I know it is sad. I cried already and I have a ways to go. Definitely do something to celebrate. One of my friends bakes a big BOOB cake for every woman who finishes nursing, which is awesome.
It's really weird to get used to. I don't think I could have done it if the antibiotics hadn't made my milk into baby poison. He's still asking for milk but there has not been a single milk-related tantrum. Now I'm starting to wonder what else is, in fact, MY big deal and not HIS big deal.
Getting drunk is tempting. At the moment I'm just enjoying not having to worry about taking aspirin or decongestants that have been banned in the US.
Bri, I could have done with a cake. All I got was some eye-rolling from BE when I told him I'm upset about this, though I'm sure MIL will also have some choice comments I'm not allowed to smack her for. I haven't had a chance to read your blog in awhile (moving house, internet guys who say they're coming then don't turn up and shut their phones off, that sort of thing), but LE also threw major shitfits about being refused a breast, his most recent only about 5 days before he got weaned. So I was TOTALLY shocked it went as well as it did. I think the little monkey gets way more than he lets on.
I totally told Kian that the milk was gone! Now that it's been a few months, I'm starting to introduce the idea that it will be back for baby brother, but that big boys drink from cups. And Kian also has a dolly that he nurses himself. I weaned him back in Jan./Feb. but it is only recently that he stopped asking: "can I nurse? Just a little bit?" at least once a day. Just enough to make me feel guilty, then he'd move on. I definitely shed more tears over the whole thing than he did. A big huge cry fest (not in front of him) when I really decided to go through with it. My big motivator, of course, was being pregnant.

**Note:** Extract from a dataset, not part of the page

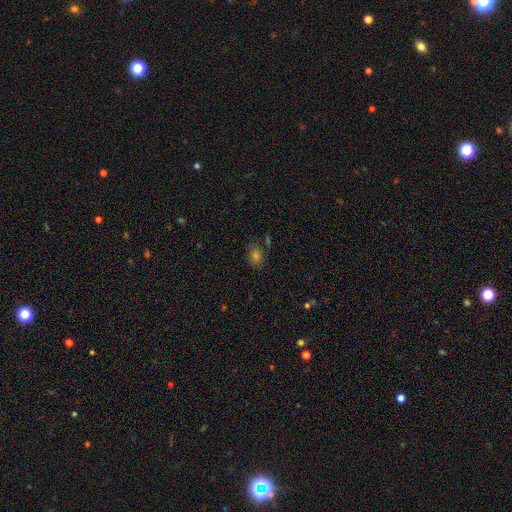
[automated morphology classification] A smooth galaxy with no disk features (64%) that is in between round and cigar-shaped (54%).

Vote fractions:
- Smooth or featured? smooth: 64% / star or artifact: 25% / featured or disk: 10%
- How rounded? in between: 54% / round: 44% / cigar-shaped: 2%
- Merging? none: 78% / minor disturbance: 13% / merger: 5% / major disturbance: 4%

Glad to hear it's gone well for you.
Thanks, Melissa. I think the hard part is starting now that the antibiotics are finished and there is still milk. Now it's down to me sticking to my guns. I have no idea how long the milk will be there, but I checked last night and some shot into my eye. I can't believe there's still enough to shoot!
I think it's so lovely that our boys associate nursing and nurturing like that, and do the same to their toys. You hear about kids acting out awful things that have happened to them on their toys, but you never hear about the sweet things.